Key areas of reform sought by ethical investment leaders include:

· Greater social and environmental reporting and disclosure . The Forum notes “investors in the U.S. currently face a significant disadvantage by their companies not adequately disclosing material social and environmental risks.” The letter urges the NYSE “to support principles that would encourage companies to better disclose, in an aggregate manner, material risks, liabilities, and impairments.” The Forum’s recommendations for the New York Stock Exchange parallel similar steps it has already urged the SEC to undertake.

· The democratic elections of Directors.
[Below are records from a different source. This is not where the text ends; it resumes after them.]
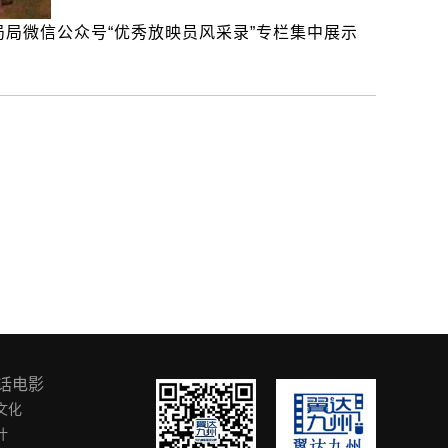
局微信公众号“优秀放映员风采录”专栏集中展示
话电影
文化
叶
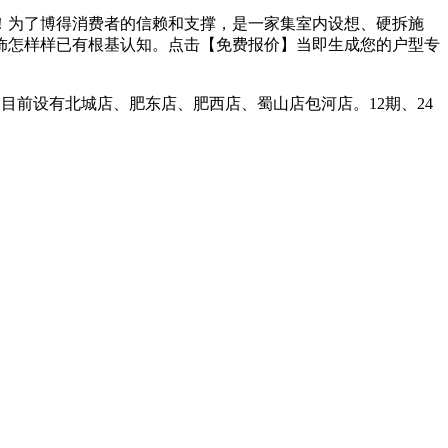
！为了博得消费者的信赖和支撑，是一家集室内设想、硬拆施
粉饰怎样样已有根基认知。点击【免费报价】当即生成您的户型专
目前设有北城店、肥东店、肥西店、蜀山店包河店。12期、24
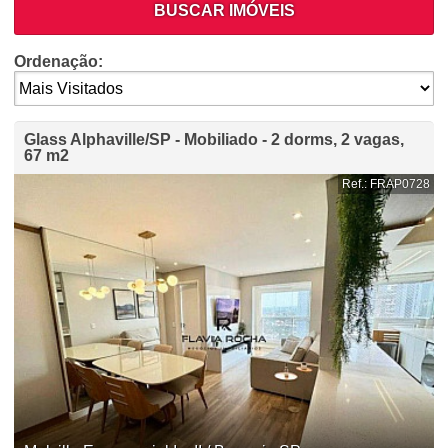
BUSCAR IMÓVEIS
Ordenação:
Glass Alphaville/SP - Mobiliado - 2 dorms, 2 vagas,
67 m2
Ref.: FRAP0728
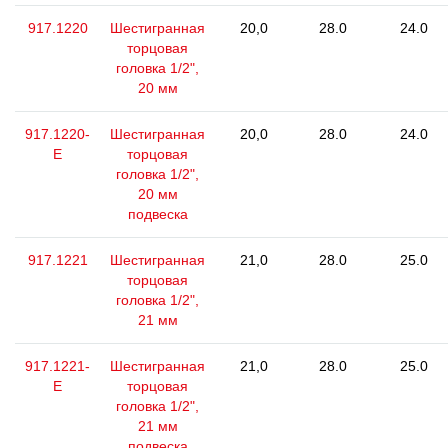
917.1220
Шестигранная
20,0
28.0
24.0
торцовая
головка 1/2",
20 мм
917.1220-
Шестигранная
20,0
28.0
24.0
E
торцовая
головка 1/2",
20 мм
подвеска
917.1221
Шестигранная
21,0
28.0
25.0
торцовая
головка 1/2",
21 мм
917.1221-
Шестигранная
21,0
28.0
25.0
E
торцовая
головка 1/2",
21 мм
подвеска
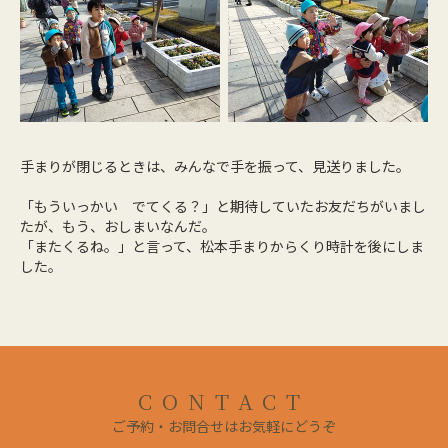
手まりが閉じるときは、みんなで手を振って、見送りました。
「もういっかい でてくる？」と期待していたお友だちがいまし
たが、もう、おしまいなんだ。
「またくるね。」と言って、松本手まりからくり時計を後にしま
した。
CONTACT
ご予約・お問合せはお気軽にどうぞ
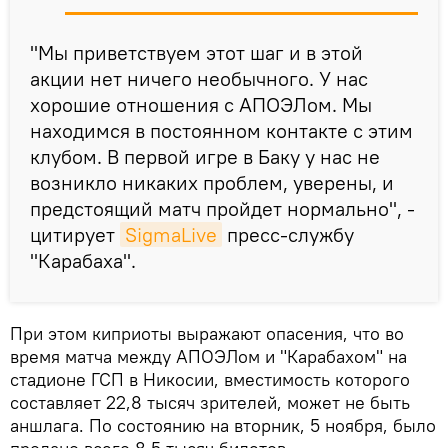
"Мы приветствуем этот шаг и в этой
акции нет ничего необычного. У нас
хорошие отношения с АПОЭЛом. Мы
находимся в постоянном контакте с этим
клубом. В первой игре в Баку у нас не
возникло никаких проблем, уверены, и
предстоящий матч пройдет нормально", -
цитирует
SigmaLive
пресс-службу
"Карабаха".
При этом киприоты выражают опасения, что во
время матча между АПОЭЛом и "Карабахом" на
стадионе ГСП в Никосии, вместимость которого
составляет 22,8 тысяч зрителей, может не быть
аншлага. По состоянию на вторник, 5 ноября, было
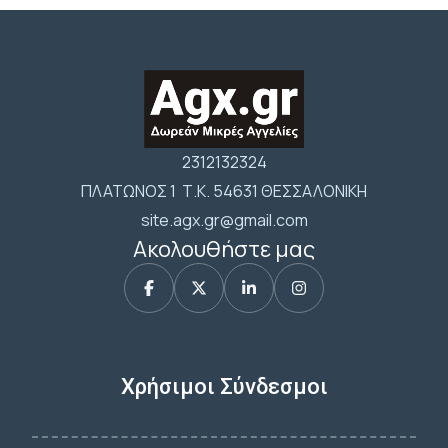
2312132324
ΠΛΑΤΩΝΟΣ 1 Τ.Κ. 54631 ΘΕΣΣΑΛΟΝΙΚΗ
site.agx.gr@gmail.com
Ακολουθήστε μας
Χρήσιμοι Σύνδεσμοι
The Forum’s letter states that “the election of directors is currently NOT a democratic process for shareholders. This is problematic, as directors represent shareholders, not upper management. Only in the rare circumstances of a proxy fight do shareholders get to vote in competitive Board elections. The Forum therefore recommends additional consideration into how Boards can better represent shareholders, and how investors can be presented with more options for the slate of Directors. A good start to democratizing elections for investors would be to have two nominees minimum per Board seat, and a process for shareholder-nominated candidates.”

· Halting excessive executive compensation, disproportionate stock options, and golden parachutes. Incentives for corporate executives are at the heart of the current crisis of investor confidence, notes the Forum. The SEC and NYSE could partially solve this problem by suggesting a formula for capping executive compensation, and curbing executive pay during times of downsizing.

· Stock options expensing. The Forum is optimistic about Coca-Cola’s recent decision to expense options—joining the likes of Boeing, the Washington Post Co., and Bank One. Pension giant TIAA-CREF also supports this principle, as do many labor pension funds.

· Charging CEOs to sign codes of conduct. According to the Forum, CEOs should take greater responsibility for Codes of Business Conduct by endorsing them with their signature—just like financial statements. The Forum recommends that issues of Corporate Social Responsibility and conflict-of-interest safeguards be included in such Codes.

“The vast array of corporate scandals this year, from Enron and WorldCom to Adelphia and Tyco, have sent both markets and investor trust spiraling downward,” said Shareholder Action Network Director Tracey Rembert. “What’s essential to restoring investor confidence is more than what shareholders, pensioners, and consumers have seen thus far.”